** PROBLEMS **
1. In the sailing piece, print the stretch from "Modern technology isn’t" through "Sometimes I snap." word for word.
2. According to the sailing piece, what does GRIB stand for?

** SELECTION **
Of course, I’m happy that marine electro-technology has advanced. Example: Josh Slocum didn’t have his anemometer wired directly his EPIRB like I do… so that my Emergency Position Indicating Radio Beacon gets automatically switched on if winds builds to ‘The Perfect Storm’ level or 20 knots… whichever comes first.

Modern technology isn’t fool-proof, however. Sometimes it frustrates me. I guess I have a short fuse. In any event, my weather fax often spits out pieces of paper which are blacker than a politician’s heart… unreadable, to say the least. Usually I can handle this… paying thousands of dollars for equipment darker than Chris Rock… but not always. Sometimes I snap.

Recently, I head-butted my weather fax in frustration. Unfortunately, my wife Carolyn happened to be passing by… a woman with almost NO understanding of how to be a ‘macho-manly-man!’

“Whatchadoing?” she asked.

“Interfacing our electronics,” I relied calmly as I dabbed my bleeding nose with a paper towel.

Needless to say, I pour over my GRIB files. These are generated by ‘computer models,’ those sexily, scantily-clad young girls who do ‘laptop dancing’ in nightclubs. (Why they don’t use weathermen, I dunno… too radical and 1960s, perhaps?)

Anyway, GRIB stands for Goofy and Ridiculous Information for Boaters. Of course, the jokers at NOAA (Not Often Accurate ***holes) attach a disclaimer to each forecast which reads something like, “This should not be used for anything by anyone. Wind predictions can-and-will vary… but can generally be relied upon to be within 50 knots, plus or minus. Remember, wave heights are ‘average’ and can also vary 50 feet or so…”

I mean, is this really the best America can do?

Don’t even get me started on weather charts. Damn, are they TRYING to confuse us? What’s a front? Trough? Low? Ridge? Who is Hector and/or Pascal? Why are some fronts… occult ones? (Could these wx charts be made by… like, GOTH forecasters?)

I don’t know nor care.

Nor am I enamored with infrared images.

I almost died in a purple splotch and never want to go through another magenta area again!

** RECORDED INFORMATION **

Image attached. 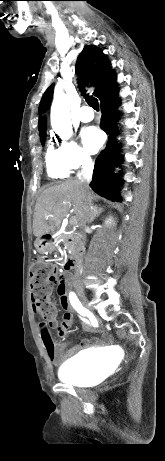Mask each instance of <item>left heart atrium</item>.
Returning <instances> with one entry per match:
<instances>
[{"label":"left heart atrium","mask_w":165,"mask_h":461,"mask_svg":"<svg viewBox=\"0 0 165 461\" xmlns=\"http://www.w3.org/2000/svg\"><path fill=\"white\" fill-rule=\"evenodd\" d=\"M82 140L85 147L92 153L99 150L104 142V136L96 127H86L82 131Z\"/></svg>","instance_id":"obj_1"}]
</instances>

** SOLUTIONS TO THE EXERCISE **
1.
Modern technology isn’t fool-proof, however. Sometimes it frustrates me. I guess I have a short fuse. In any event, my weather fax often spits out pieces of paper which are blacker than a politician’s heart… unreadable, to say the least. Usually I can handle this… paying thousands of dollars for equipment darker than Chris Rock… but not always. Sometimes I snap.

2. Goofy and Ridiculous Information for Boaters.